> ENTRIES SUPPLIED
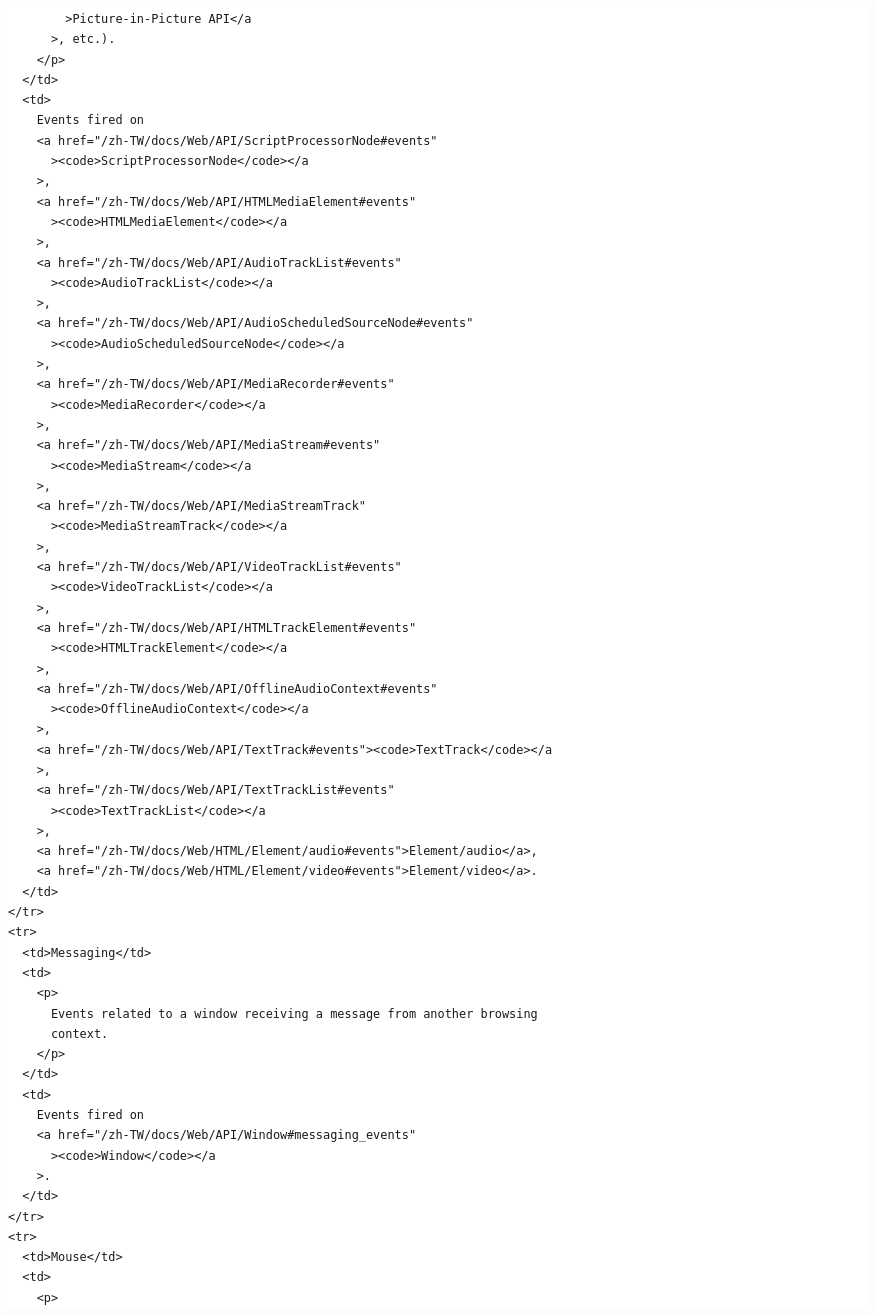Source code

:            >Picture-in-Picture API</a
          >, etc.).
        </p>
      </td>
      <td>
        Events fired on
        <a href="/zh-TW/docs/Web/API/ScriptProcessorNode#events"
          ><code>ScriptProcessorNode</code></a
        >,
        <a href="/zh-TW/docs/Web/API/HTMLMediaElement#events"
          ><code>HTMLMediaElement</code></a
        >,
        <a href="/zh-TW/docs/Web/API/AudioTrackList#events"
          ><code>AudioTrackList</code></a
        >,
        <a href="/zh-TW/docs/Web/API/AudioScheduledSourceNode#events"
          ><code>AudioScheduledSourceNode</code></a
        >,
        <a href="/zh-TW/docs/Web/API/MediaRecorder#events"
          ><code>MediaRecorder</code></a
        >,
        <a href="/zh-TW/docs/Web/API/MediaStream#events"
          ><code>MediaStream</code></a
        >,
        <a href="/zh-TW/docs/Web/API/MediaStreamTrack"
          ><code>MediaStreamTrack</code></a
        >,
        <a href="/zh-TW/docs/Web/API/VideoTrackList#events"
          ><code>VideoTrackList</code></a
        >,
        <a href="/zh-TW/docs/Web/API/HTMLTrackElement#events"
          ><code>HTMLTrackElement</code></a
        >,
        <a href="/zh-TW/docs/Web/API/OfflineAudioContext#events"
          ><code>OfflineAudioContext</code></a
        >,
        <a href="/zh-TW/docs/Web/API/TextTrack#events"><code>TextTrack</code></a
        >,
        <a href="/zh-TW/docs/Web/API/TextTrackList#events"
          ><code>TextTrackList</code></a
        >,
        <a href="/zh-TW/docs/Web/HTML/Element/audio#events">Element/audio</a>,
        <a href="/zh-TW/docs/Web/HTML/Element/video#events">Element/video</a>.
      </td>
    </tr>
    <tr>
      <td>Messaging</td>
      <td>
        <p>
          Events related to a window receiving a message from another browsing
          context.
        </p>
      </td>
      <td>
        Events fired on
        <a href="/zh-TW/docs/Web/API/Window#messaging_events"
          ><code>Window</code></a
        >.
      </td>
    </tr>
    <tr>
      <td>Mouse</td>
      <td>
        <p>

> YOUR OBJECTIVE
List each line of the material that contains the string "MediaRecorder".

> FINAL ANSWER
        <a href="/zh-TW/docs/Web/API/MediaRecorder#events"
          ><code>MediaRecorder</code></a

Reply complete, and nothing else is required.